_Aim of the exercise_
Below are the records; give the number of their lines that contain the word "Technologien" and nothing more.

_Entries provided_
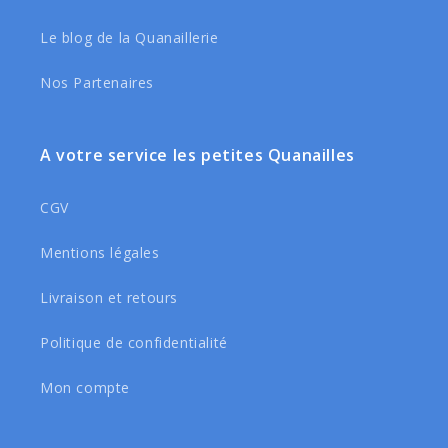
Le blog de la Quanaillerie
Nos Partenaires
A votre service les petites Quanailles
CGV
Mentions légales
Livraison et retours
Politique de confidentialité
Mon compte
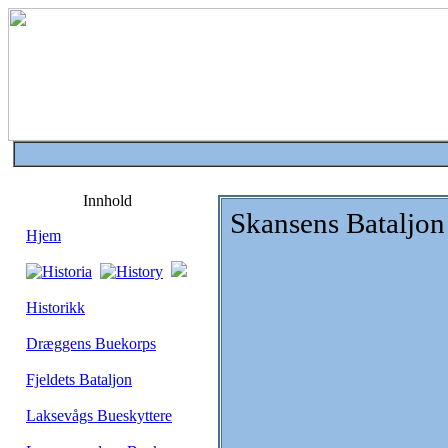
Innhold
Skansens Bataljon
Hjem
Historikk
Dræggens Buekorps
Fjeldets Bataljon
Laksevågs Bueskyttere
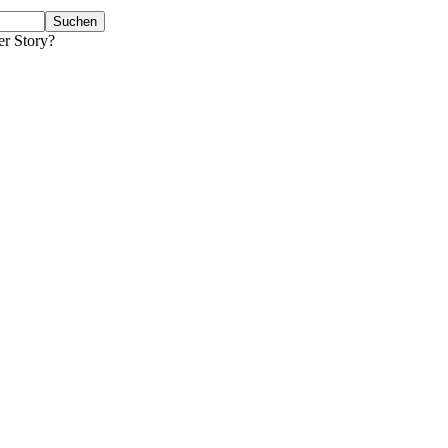
er Story?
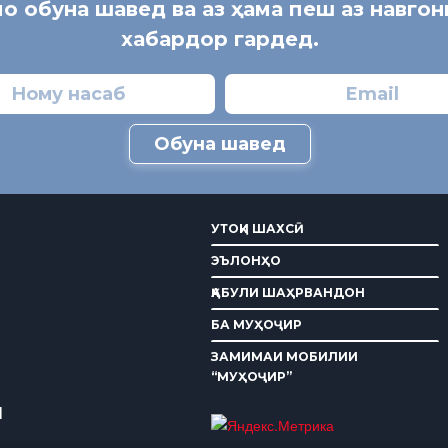
мо обуна шавед ва аз ҳама пеш аз навго
хабардор гардед.
Обуна шавед
УТОҚИ ШАХСӢ
ЭЪЛОНҲО
ҚАБУЛИ ШАҲРВАНДОН
БА МУҲОҶИР
ЗАМИМАИ МОБИЛИИ
“МУҲОҶИР”
И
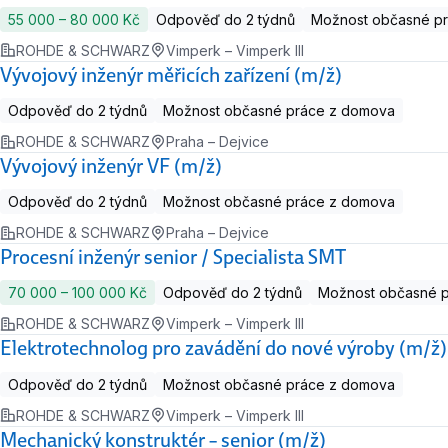
55 000 ‍–‍ 80 000 Kč
Odpověď do 2 týdnů
Možnost občasné p
ROHDE & SCHWARZ
Vimperk – Vimperk III
Vývojový inženýr měřicích zařízení (m/ž)
Odpověď do 2 týdnů
Možnost občasné práce z domova
ROHDE & SCHWARZ
Praha – Dejvice
Vývojový inženýr VF (m/ž)
Odpověď do 2 týdnů
Možnost občasné práce z domova
ROHDE & SCHWARZ
Praha – Dejvice
Procesní inženýr senior / Specialista SMT
70 000 ‍–‍ 100 000 Kč
Odpověď do 2 týdnů
Možnost občasné 
ROHDE & SCHWARZ
Vimperk – Vimperk III
Elektrotechnolog pro zavádění do nové výroby (m/ž)
Odpověď do 2 týdnů
Možnost občasné práce z domova
ROHDE & SCHWARZ
Vimperk – Vimperk III
Mechanický konstruktér – senior (m/ž)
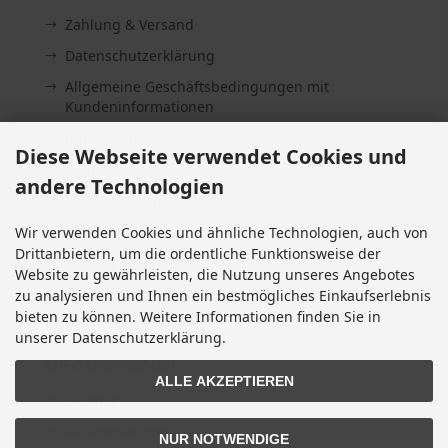
Zahlung & Versand
Datenschutzerklärung
Allgemeine Geschäftsbedingungen mit
Kundeninformationen
Impressum
Diese Webseite verwendet Cookies und
Kontakt
andere Technologien
Widerrufsrecht & Widerrufsformular
Lieferzeit
Wir verwenden Cookies und ähnliche Technologien, auch von
Drittanbietern, um die ordentliche Funktionsweise der
Vertrag widerrufen
Website zu gewährleisten, die Nutzung unseres Angebotes
Cookie Einstellungen
zu analysieren und Ihnen ein bestmögliches Einkaufserlebnis
bieten zu können. Weitere Informationen finden Sie in
unserer Datenschutzerklärung.
INFORMATIONEN
ALLE AKZEPTIEREN
Sitemap
Altölentsorgung
NUR NOTWENDIGE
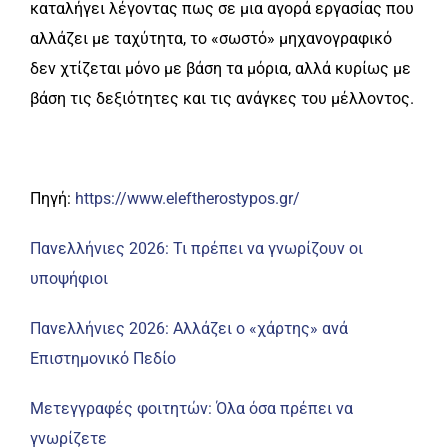
καταλήγει λέγοντας πως σε μια αγορά εργασίας που
αλλάζει με ταχύτητα, το «σωστό» μηχανογραφικό
δεν χτίζεται μόνο με βάση τα μόρια, αλλά κυρίως με
βάση τις δεξιότητες και τις ανάγκες του μέλλοντος.
Πηγή:
https://www.eleftherostypos.gr/
Πανελλήνιες 2026: Τι πρέπει να γνωρίζουν οι
υποψήφιοι
Πανελλήνιες 2026: Αλλάζει ο «χάρτης» ανά
Επιστημονικό Πεδίο
Mετεγγραφές φοιτητών: Όλα όσα πρέπει να
γνωρίζετε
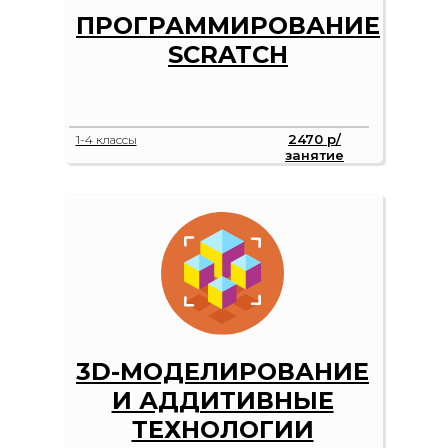
ПРОГРАММИРОВАНИЕ
SCRATCH
2470 р/
1-4 классы
занятие
Наше местоположение
119602, Москва, улица
Покрышкина, 8к2
3D-МОДЕЛИРОВАНИЕ
+7 (495) 818-64-46
И АДДИТИВНЫЕ
+7 (980) 459-16-30
ТЕХНОЛОГИИ
Заказать звонок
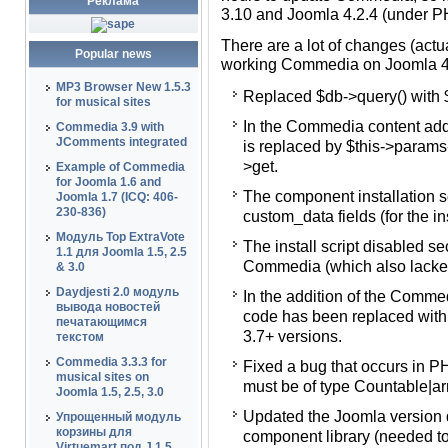
Реклама
3.10 and Joomla 4.2.4 (under P
Сделано на самом деле было 
There are a lot of changes (act
Popular news
В файлах для версии Jooml
working Commedia on Joomla 4.
>execute()
MP3 Browser New 1.5.3
Replaced $db->query() with $
for musical sites
В контентном плагине Com
In the Commedia content add
значений параметров с $thi
Commedia 3.9 with
JComments integrated
is replaced by $this->params
В скрипте установки компо
>get.
Example of Commedia
client_id и custom_data (д
for Joomla 1.6 and
The component installation scr
Joomla 4).
Joomla 1.7 (ICQ: 406-
230-836)
custom_data fields (for the i
В скрипте установки отклю
Модуль Top ExtraVote
The install script disabled se
ранними версиями Commedi
1.1 для Joomla 1.5, 2.5
Commedia (which also lacked 
параметры, связанные с гр
& 3.0
Daydjesti 2.0 модуль
In the addition of the Commed
В плагине кнопки Commedia 
вывода новостей
code has been replaced with "
"if (!$app->isClient('admin')
печатающимся
3.7+ versions.
текстом
Исправлена ошибка, возник
Commedia 3.3.3 for
Fixed a bug that occurs in P
Argument #1 ($value) must be 
musical sites on
must be of type Countable|arra
связанная с группами поль
Joomla 1.5, 2.5, 3.0
Updated the Joomla version 
Обновлена функция опреде
Упрощенный модуль
корзины для
component library (needed to
компонента Commedia (нуж
Virtuemart под J 1.5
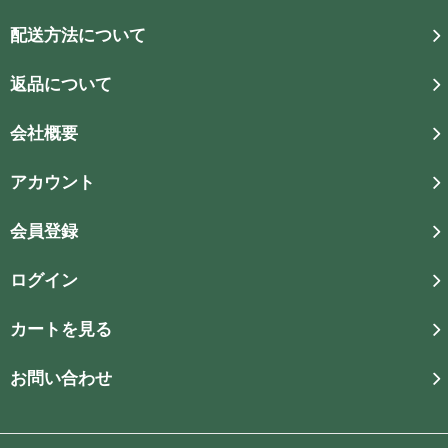
配送方法について
返品について
会社概要
アカウント
会員登録
ログイン
カートを見る
お問い合わせ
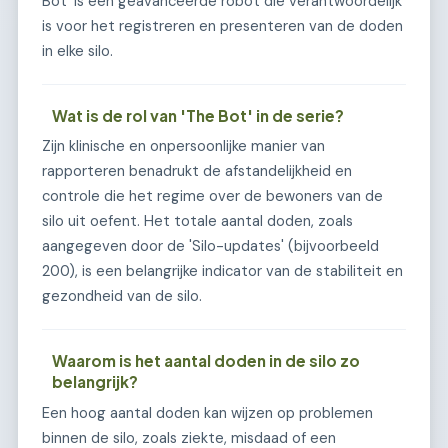
Bot’ is een geavanceerde robot die verantwoordelijk
is voor het registreren en presenteren van de doden
in elke silo.
Wat is de rol van 'The Bot' in de serie?
Zijn klinische en onpersoonlijke manier van
rapporteren benadrukt de afstandelijkheid en
controle die het regime over de bewoners van de
silo uit oefent. Het totale aantal doden, zoals
aangegeven door de 'Silo-updates' (bijvoorbeeld
200), is een belangrijke indicator van de stabiliteit en
gezondheid van de silo.
Waarom is het aantal doden in de silo zo
belangrijk?
Een hoog aantal doden kan wijzen op problemen
binnen de silo, zoals ziekte, misdaad of een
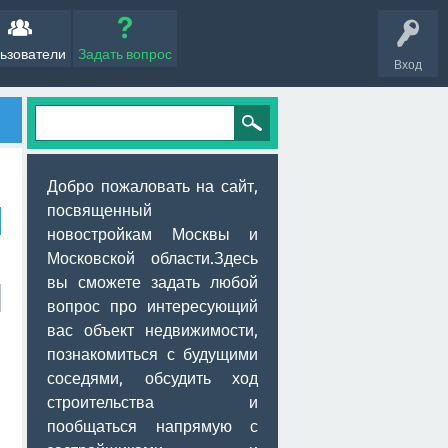
ьзователи
Задать вопрос
Вход
Добро пожаловать на сайт,
посвященный
новостройкам Москвы и
Московской области.Здесь
вы сможете задать любой
вопрос про интересующий
вас объект недвижимости,
познакомиться с будущими
соседями, обсудить ход
строительства и
пообщаться напрямую с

_Written response_
2